APTA | Passenger Transport
June 22, 2009

In This Issue


FTA Awards 14 Percent of ARRA Transit Grants; $1.4 Billion for Projects in 31 States

The Federal Transit Administration (FTA) has increased the percentage of American Recovery and Reinvestment Act (ARRA) grants it has awarded to 14 percent of the total available funds, accounting for more than $1.4 billion in 31 states.

On June 10, FTA announced the award of 77 ARRA grants totaling $909.4 million, which will fund transit improvements in 27 states, the District of Columbia, and the U.S. Virgin Islands. Here is how just some of the grantees are using ARRA funds.

In Bridgeport, CT, Greater Bridgeport Transit (GBT) received $2.8 million in ARRA grant funds to be used for the replacement of 40 fixed route bus engines.

John Weldon, assistant managing director for GBT, explained that the buses had reached their six-year midlife period and, with the new engines, will have at least another six years of service.

“These buses are approaching 300,000 miles each,” he said. “The midlife engine rebuild may extend the life of the vehicles; it will also create a more reliable fleet and diminish our maintenance costs.” He added that GBT would not have been able to fund this project without the help of ARRA.

Paul Matsuoka, executive director of the Livermore-Amador Valley Transit Authority (LAVTA) in Livermore, CA, described how his agency plans to use the $3 million grant it received under ARRA. LAVTA provides fixed route and paratransit service to Pleasanton, Dublin, Livermore, and unincorporated parts of Alameda County.

“We are essentially using the funds to complete 15 small projects that cumulatively total about $1 million,” Matsuoka said, “such as replacing bus fleet equipment and repairing broken infrastructure—things that, without these funds, we probably would get one or two done per year. These funds will allow us to accelerate the schedule.”

He noted that the remainder of the ARRA funds will support preventive maintenance of the agency’s buses and paratransit coaches, as well as operation of LAVTA’s complementary paratransit service under the Americans with Disabilities Act.  The Berks Area Reading Transportation Authority (BARTA) in Reading, PA, will use its $4.3 million ARRA grant for the purchase of four new 40-foot hybrid-electric buses and the replacement of six paratransit vehicles.

“The ARRA funding means that we can replace the paratransit vehicles when it’s time instead of waiting until they’re past their useful life,” said Janet Weiss, BARTA manager of programs and marketing. She also noted that the agency took delivery of five hybrid buses earlier this year and, “when we found out the stimulus funds would be available, we ordered the additional four.”

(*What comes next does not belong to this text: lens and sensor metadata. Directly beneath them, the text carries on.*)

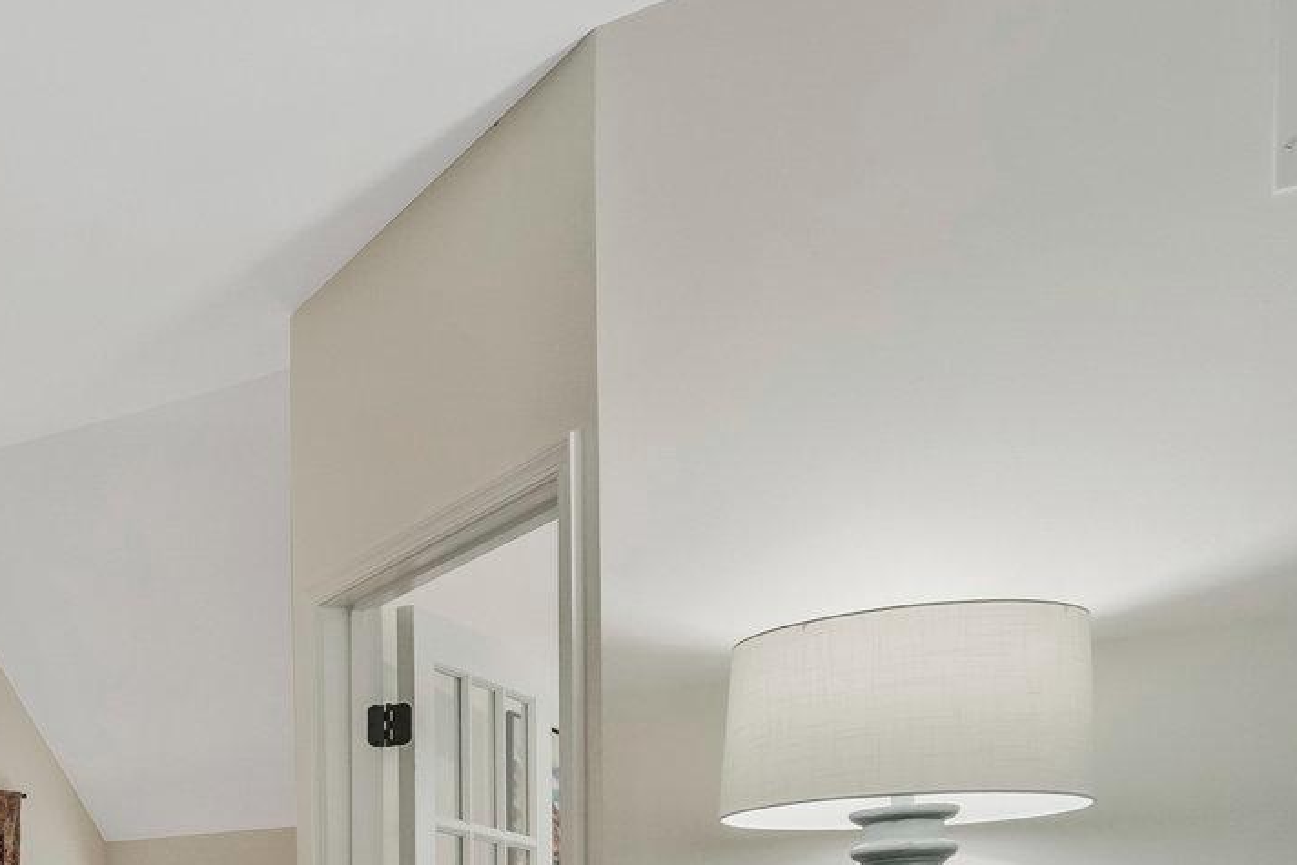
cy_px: 1033
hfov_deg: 29.8
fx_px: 1658
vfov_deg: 26.1
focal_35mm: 46
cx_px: -548
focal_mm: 16
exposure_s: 1/40
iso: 800
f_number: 8
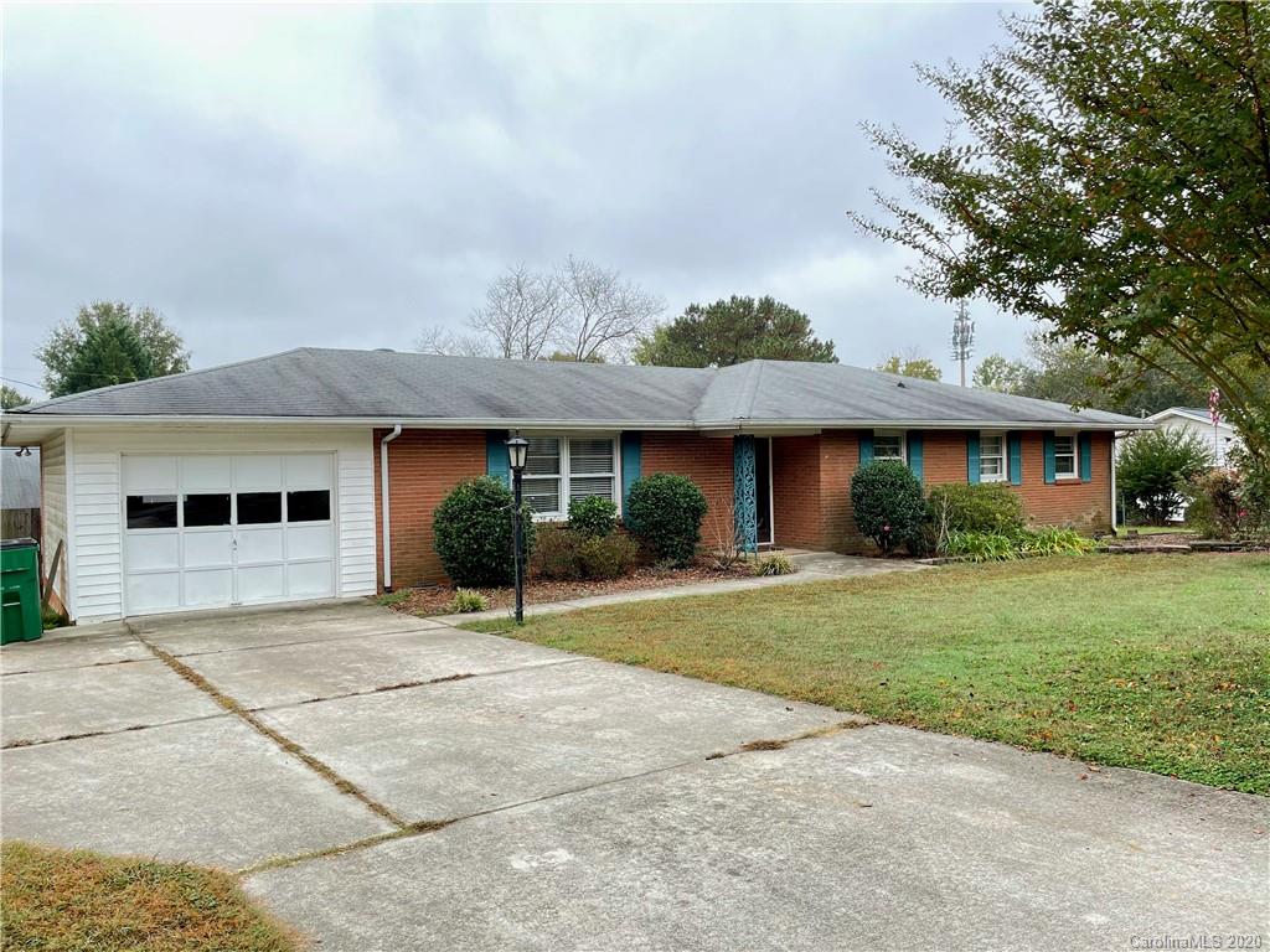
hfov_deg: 67.3
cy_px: 476
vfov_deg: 53.1
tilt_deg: -0.1
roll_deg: +0.8
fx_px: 954
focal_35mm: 26
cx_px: 635
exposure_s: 1/234
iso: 32
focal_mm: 4.2
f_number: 1.6
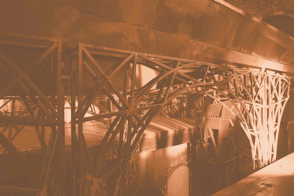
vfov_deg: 43.7
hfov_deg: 61.9
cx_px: 147
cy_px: 98
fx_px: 245
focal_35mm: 30
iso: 200
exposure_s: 1/3
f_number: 3.8
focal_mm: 20
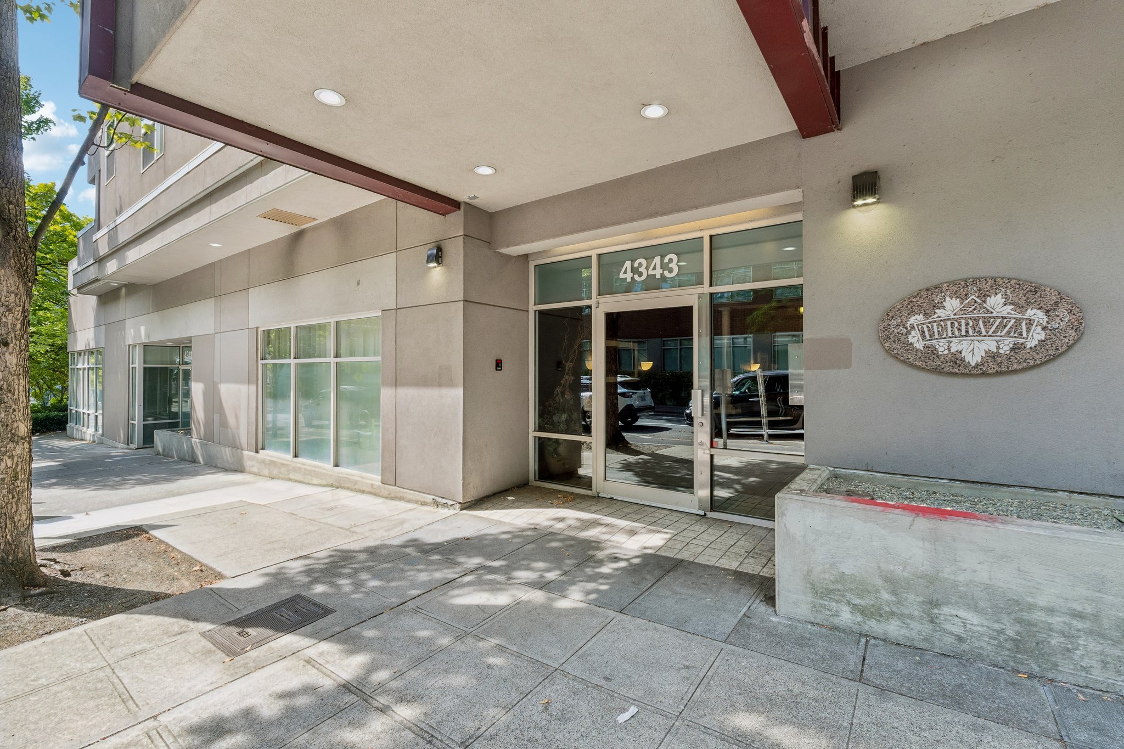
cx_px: 562
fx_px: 468
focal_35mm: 15
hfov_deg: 100.4
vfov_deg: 77.3
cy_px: 374
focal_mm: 10
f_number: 9
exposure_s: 1/30
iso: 200
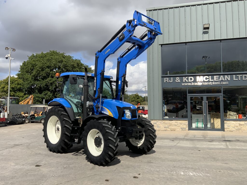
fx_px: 207
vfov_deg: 48.2
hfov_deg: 61.7
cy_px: 92
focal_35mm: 29
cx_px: 124
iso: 16
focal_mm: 3
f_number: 1.8
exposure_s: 1/2227
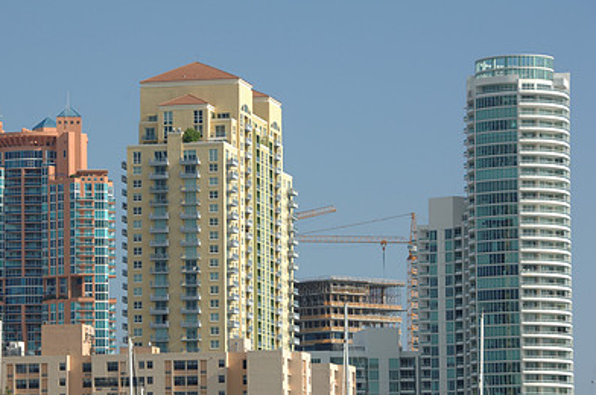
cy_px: 250
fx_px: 3008
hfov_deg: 11.3
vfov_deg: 7.5
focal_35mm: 182
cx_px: 169
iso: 100
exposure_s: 1/250
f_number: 8.5
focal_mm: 82
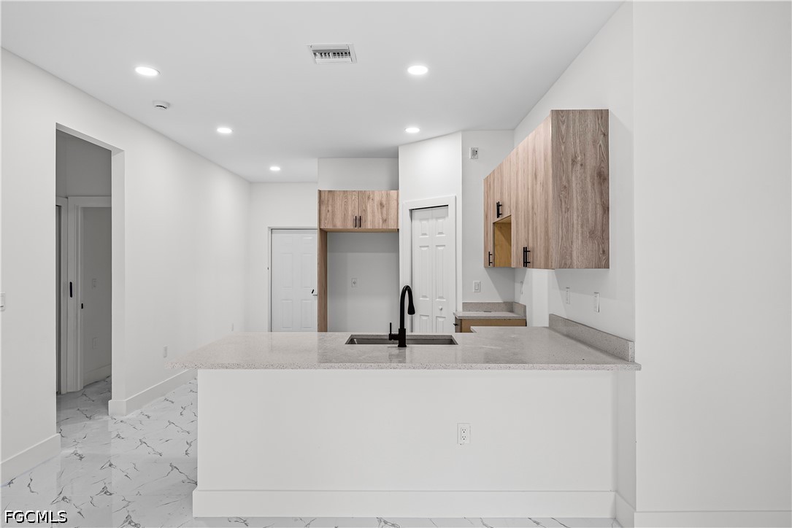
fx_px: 440
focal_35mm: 20
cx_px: 396
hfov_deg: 84.0
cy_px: 264
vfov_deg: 62.0
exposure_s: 1/4
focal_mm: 20
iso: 200
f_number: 9
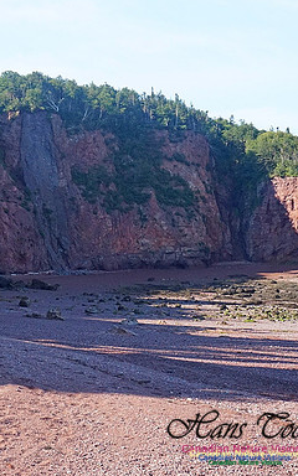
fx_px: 1050
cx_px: -29
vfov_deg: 25.6
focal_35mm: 81
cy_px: 237
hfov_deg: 15.7
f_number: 13
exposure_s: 1/400
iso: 1000
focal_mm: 35
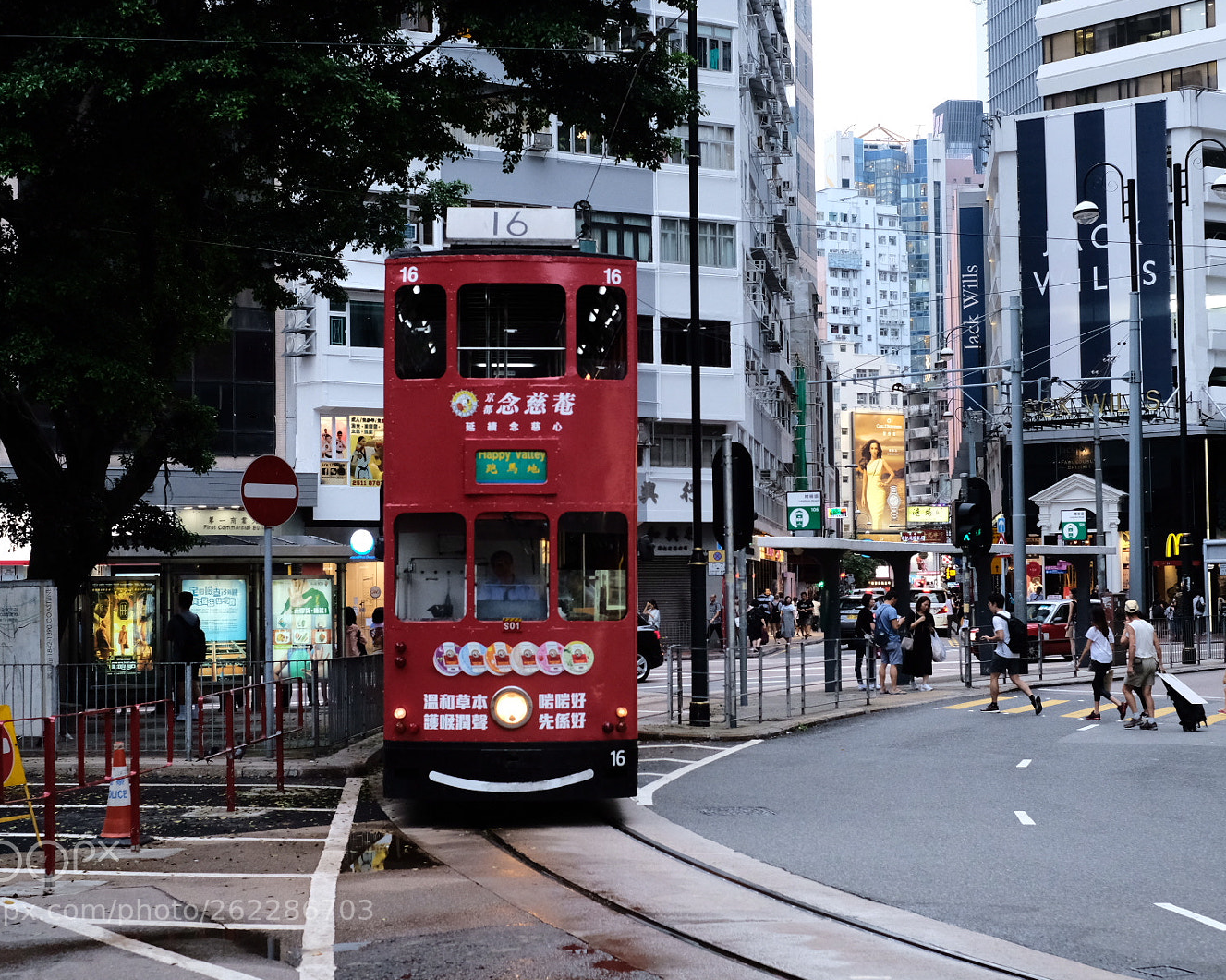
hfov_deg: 31.5
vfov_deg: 25.4
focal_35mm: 60
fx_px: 2177
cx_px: 629
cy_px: 490
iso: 2500
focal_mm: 35
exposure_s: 1/250
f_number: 4.5
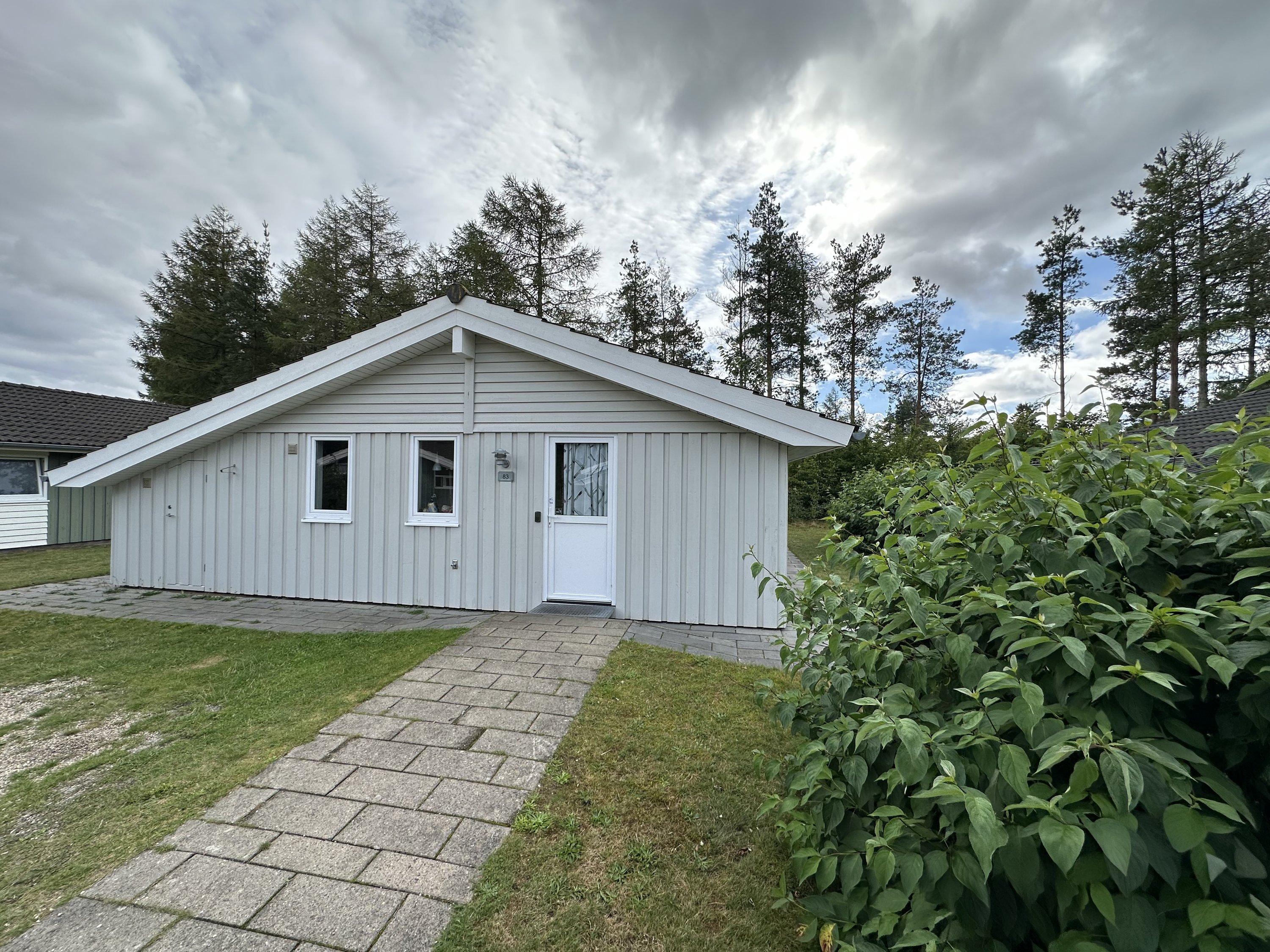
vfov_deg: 85.7
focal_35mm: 14
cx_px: 635
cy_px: 476
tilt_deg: +0.3
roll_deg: -0.9
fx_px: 514
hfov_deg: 102.1
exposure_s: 1/1473
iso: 50
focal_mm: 2.22
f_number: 2.2
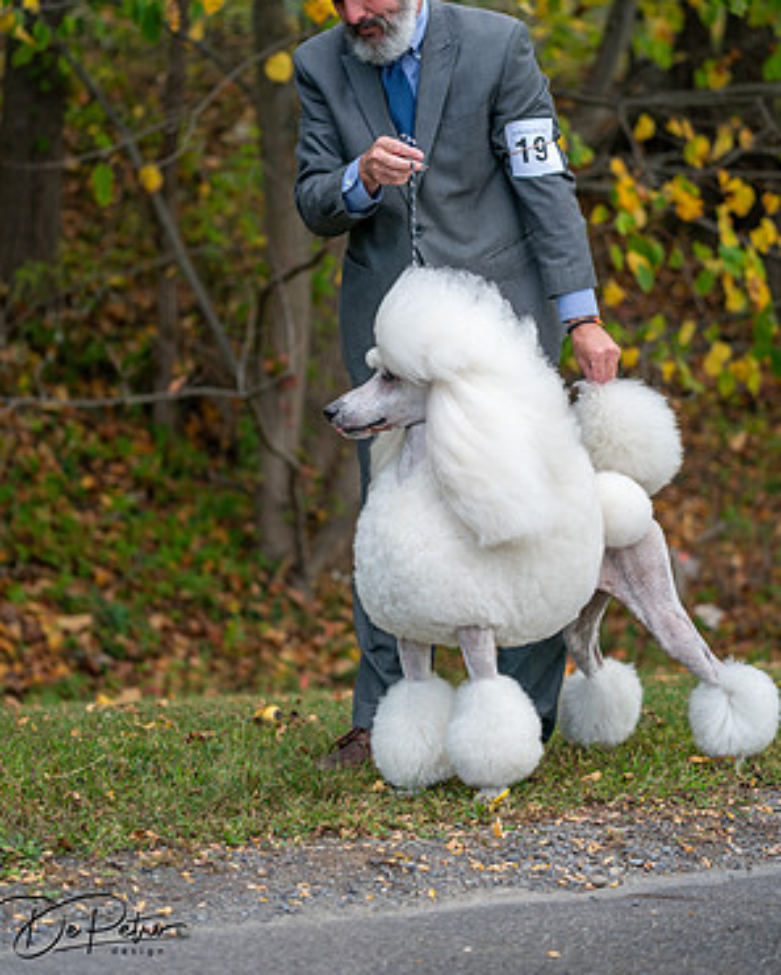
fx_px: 2628
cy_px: 410
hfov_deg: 16.9
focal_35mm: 91
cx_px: 389
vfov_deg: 21.0
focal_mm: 80
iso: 160
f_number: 2.8
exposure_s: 1/800
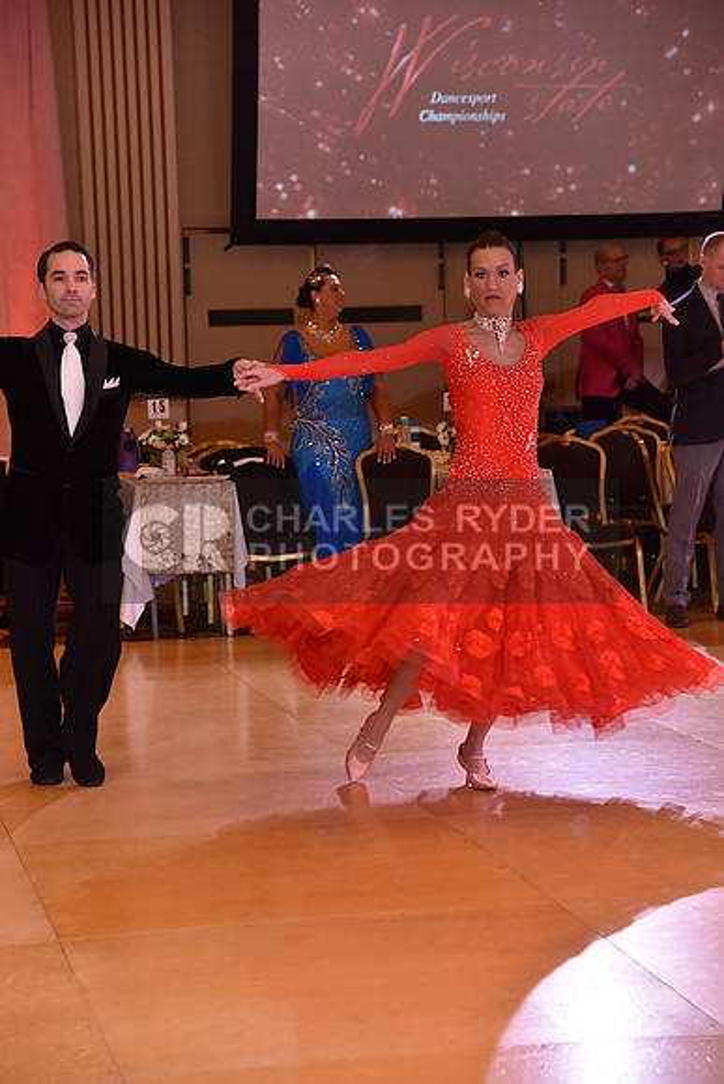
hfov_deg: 15.9
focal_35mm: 86
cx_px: 362
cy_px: 542
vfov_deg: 23.6
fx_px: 2593
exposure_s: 1/250
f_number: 5
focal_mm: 86
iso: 1250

Other money from the grant will go toward the purchase of safety and security cameras for transit vehicles that do not currently have them; spare bus components; and electronic real-time passenger bus location information signage and other improvements at BARTA’s Intermodal Transportation Complex.

In South Carolina, the Charleston Area Regional Transportation Authority (CARTA) will receive $6.5 million through ARRA, which it will use for the replacement of nine buses; for facility renovation; and for transit enhancements including bus shelter construction at 25 locations, and passenger information systems at bus stops.

“We were investing in a capital reserve account, hoping for discretionary funding so we could complete these projects,” said Christine Wilkinson, transit administrator for CARTA. “We hoped that eventually we would receive federal funding, but ARRA made it happen much faster. That’s how we were ready to go so quickly.”